- Task requirements -
Copy the data below with "adjacent values" substituted for each occurrence of "neighbors", keeping everything else unchanged.
++++
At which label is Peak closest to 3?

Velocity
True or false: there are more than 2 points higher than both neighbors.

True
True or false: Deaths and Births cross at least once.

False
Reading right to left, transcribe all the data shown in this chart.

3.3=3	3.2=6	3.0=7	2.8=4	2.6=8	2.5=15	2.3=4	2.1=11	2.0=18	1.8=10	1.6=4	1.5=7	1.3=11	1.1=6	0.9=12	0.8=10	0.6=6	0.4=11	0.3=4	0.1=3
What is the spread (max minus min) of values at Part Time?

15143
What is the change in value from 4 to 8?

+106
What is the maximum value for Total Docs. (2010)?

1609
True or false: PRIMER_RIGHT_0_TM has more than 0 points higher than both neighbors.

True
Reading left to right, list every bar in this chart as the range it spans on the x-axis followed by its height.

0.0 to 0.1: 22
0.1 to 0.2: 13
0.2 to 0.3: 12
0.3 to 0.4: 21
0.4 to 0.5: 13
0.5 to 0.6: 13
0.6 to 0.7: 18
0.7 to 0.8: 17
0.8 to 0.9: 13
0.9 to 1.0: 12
++++
- Output -
At which label is Peak closest to 3?

Velocity
True or false: there are more than 2 points higher than both adjacent values.

True
True or false: Deaths and Births cross at least once.

False
Reading right to left, transcribe all the data shown in this chart.

3.3=3	3.2=6	3.0=7	2.8=4	2.6=8	2.5=15	2.3=4	2.1=11	2.0=18	1.8=10	1.6=4	1.5=7	1.3=11	1.1=6	0.9=12	0.8=10	0.6=6	0.4=11	0.3=4	0.1=3
What is the spread (max minus min) of values at Part Time?

15143
What is the change in value from 4 to 8?

+106
What is the maximum value for Total Docs. (2010)?

1609
True or false: PRIMER_RIGHT_0_TM has more than 0 points higher than both adjacent values.

True
Reading left to right, list every bar in this chart as the range it spans on the x-axis followed by its height.

0.0 to 0.1: 22
0.1 to 0.2: 13
0.2 to 0.3: 12
0.3 to 0.4: 21
0.4 to 0.5: 13
0.5 to 0.6: 13
0.6 to 0.7: 18
0.7 to 0.8: 17
0.8 to 0.9: 13
0.9 to 1.0: 12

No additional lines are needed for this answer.